:: SUPPLIED DATA ::

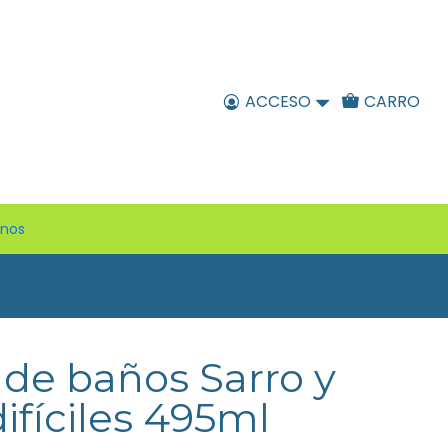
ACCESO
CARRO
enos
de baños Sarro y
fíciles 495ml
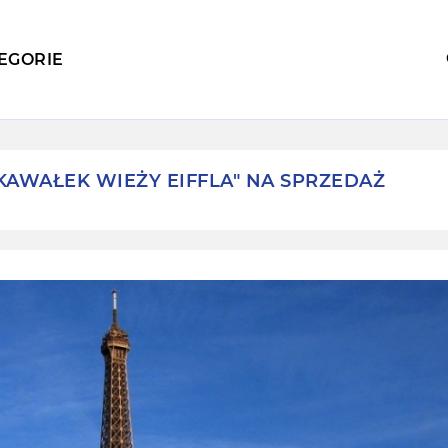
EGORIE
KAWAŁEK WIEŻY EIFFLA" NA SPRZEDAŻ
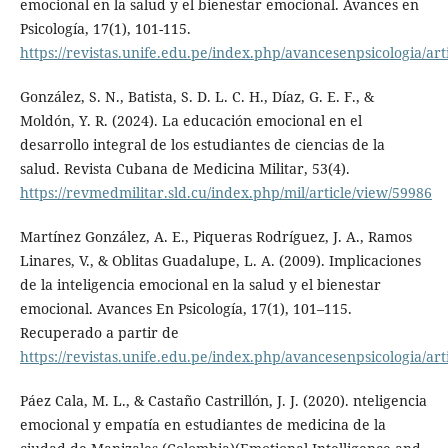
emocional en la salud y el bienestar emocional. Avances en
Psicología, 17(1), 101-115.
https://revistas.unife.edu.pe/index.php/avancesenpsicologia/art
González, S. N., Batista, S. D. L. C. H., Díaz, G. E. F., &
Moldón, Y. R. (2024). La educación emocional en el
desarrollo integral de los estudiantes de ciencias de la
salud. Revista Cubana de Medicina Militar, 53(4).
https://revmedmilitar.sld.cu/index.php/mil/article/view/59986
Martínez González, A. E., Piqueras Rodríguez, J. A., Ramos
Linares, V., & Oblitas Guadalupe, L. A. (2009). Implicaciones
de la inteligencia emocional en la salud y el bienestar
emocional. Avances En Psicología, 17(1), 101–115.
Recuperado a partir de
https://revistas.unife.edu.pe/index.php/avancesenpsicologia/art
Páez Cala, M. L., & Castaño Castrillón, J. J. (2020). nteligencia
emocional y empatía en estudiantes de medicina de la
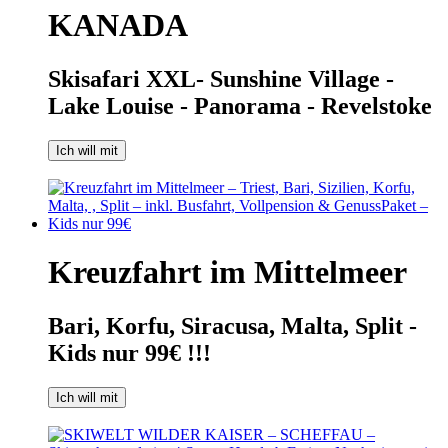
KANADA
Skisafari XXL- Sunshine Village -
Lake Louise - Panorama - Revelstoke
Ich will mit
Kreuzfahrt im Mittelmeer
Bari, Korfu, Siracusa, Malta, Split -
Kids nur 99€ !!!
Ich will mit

:::

YOUR GOAL
In the listing above, find the line with "fíciles 495ml" and output every line through the one with "Recuperado a partir de", exactly, without the pictures.

RESULT FOR THIS EXERCISE
fíciles 495ml
EGORIE
KAWAŁEK WIEŻY EIFFLA" NA SPRZEDAŻ
emocional en la salud y el bienestar emocional. Avances en
Psicología, 17(1), 101-115.
https://revistas.unife.edu.pe/index.php/avancesenpsicologia/art
González, S. N., Batista, S. D. L. C. H., Díaz, G. E. F., &
Moldón, Y. R. (2024). La educación emocional en el
desarrollo integral de los estudiantes de ciencias de la
salud. Revista Cubana de Medicina Militar, 53(4).
https://revmedmilitar.sld.cu/index.php/mil/article/view/59986
Martínez González, A. E., Piqueras Rodríguez, J. A., Ramos
Linares, V., & Oblitas Guadalupe, L. A. (2009). Implicaciones
de la inteligencia emocional en la salud y el bienestar
emocional. Avances En Psicología, 17(1), 101–115.
Recuperado a partir de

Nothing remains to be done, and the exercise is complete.